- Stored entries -

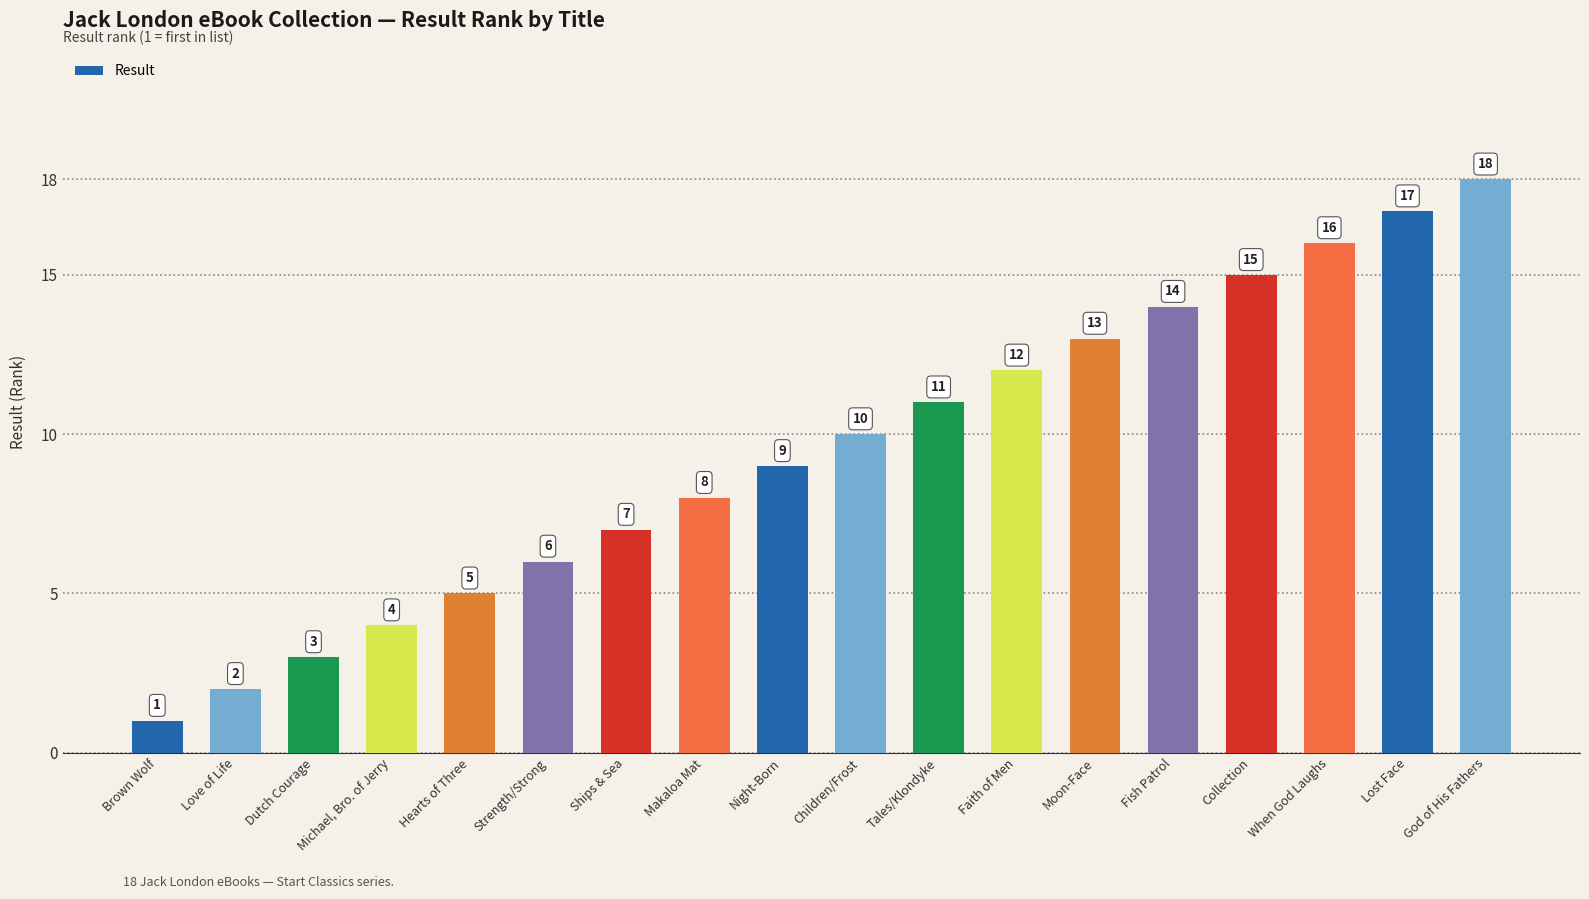

Approximately how many times larger is the value at When God Laughs compared to Michael, Bro. of Jerry?

4.0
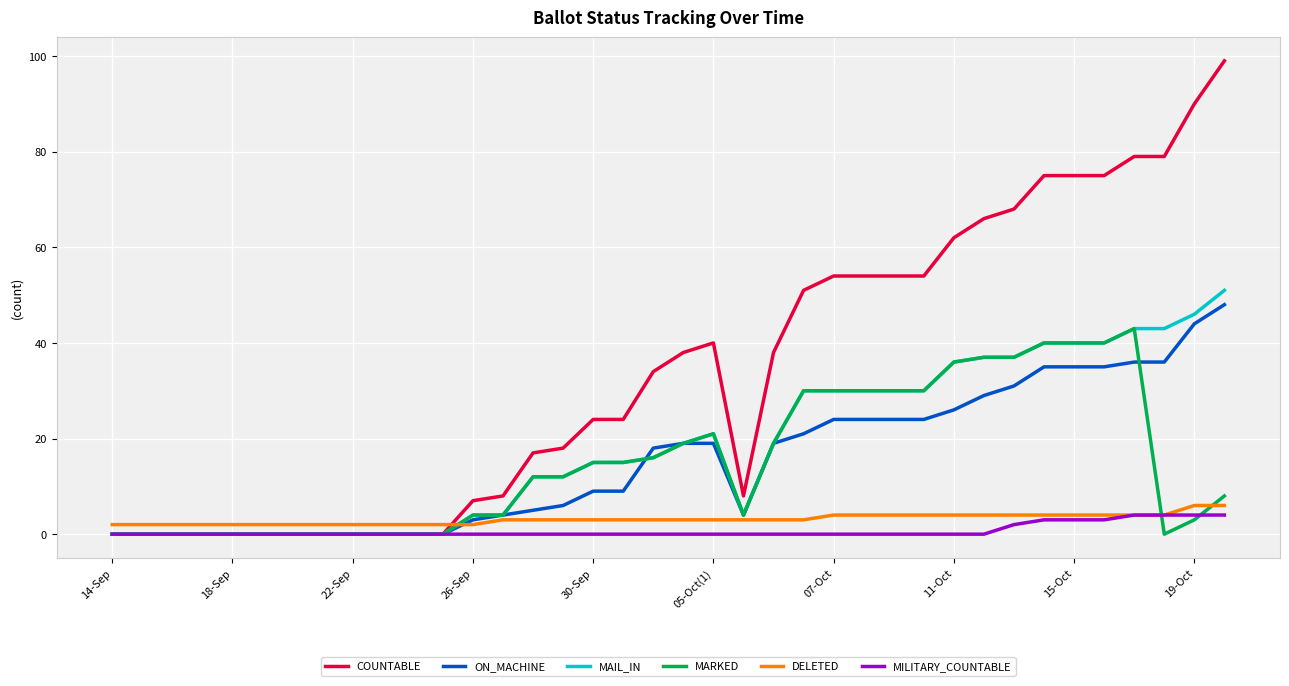

Which series has the largest total across all categories?

COUNTABLE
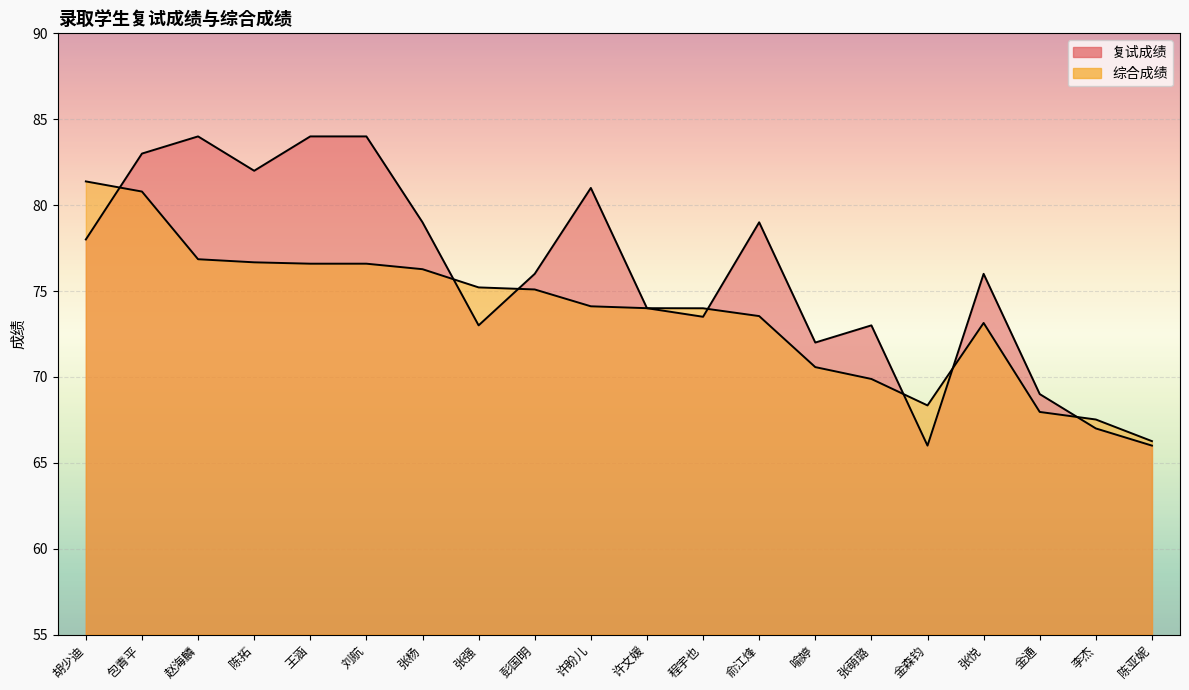

The 复试成绩 series shows 113.6 at 赵海麟. True or false?

False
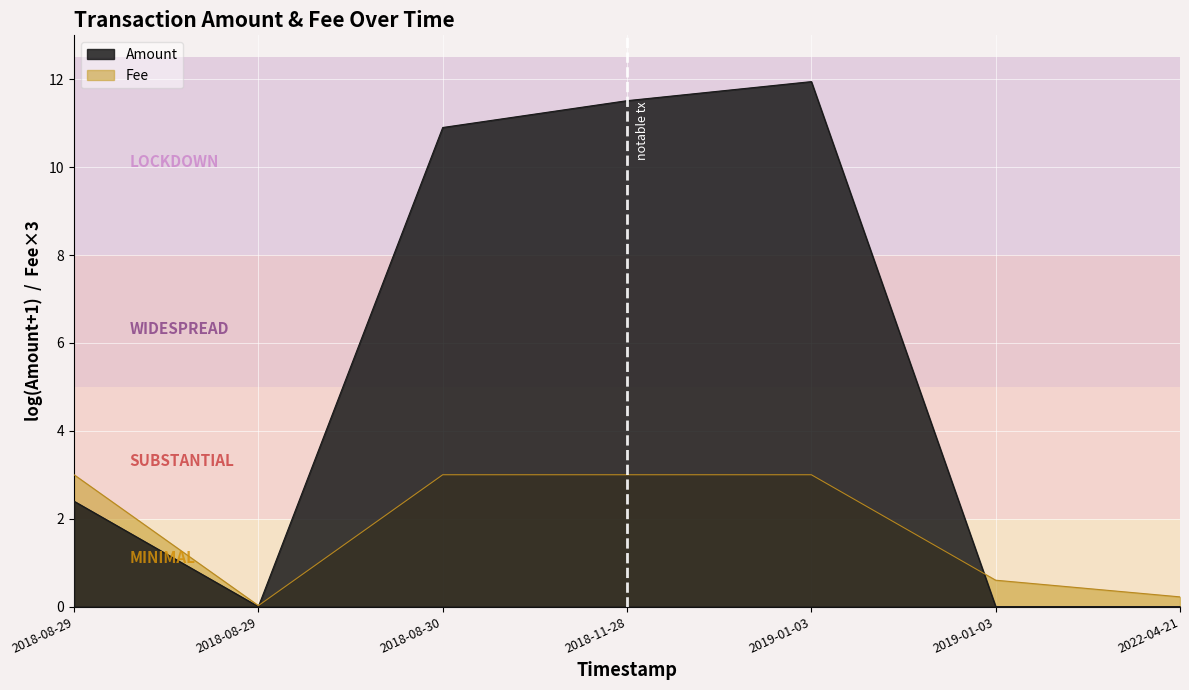

What are all the series names shown in the legend?

Amount, Fee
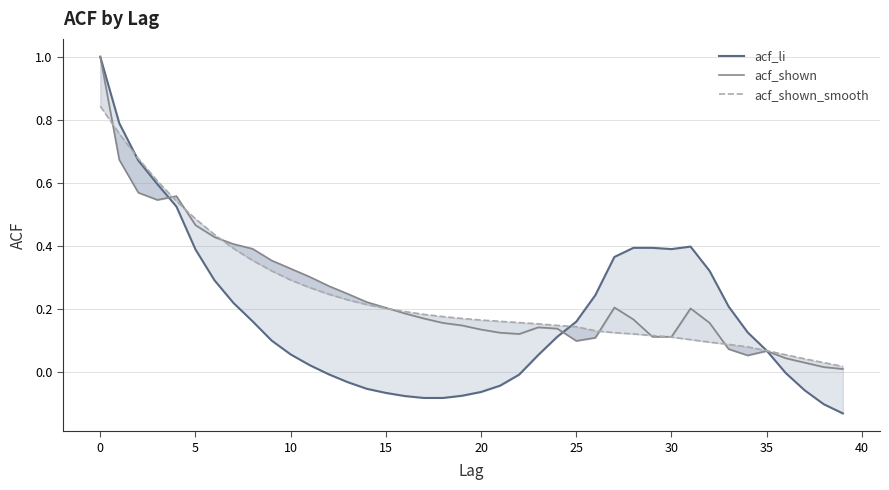

Which category has the lowest value across all series?

39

- Job -
Identify each line in the records above that contains the word "Which", and copy those lines out in full.

- Reply -
Which series has the largest total across all categories?
Which category has the lowest value across all series?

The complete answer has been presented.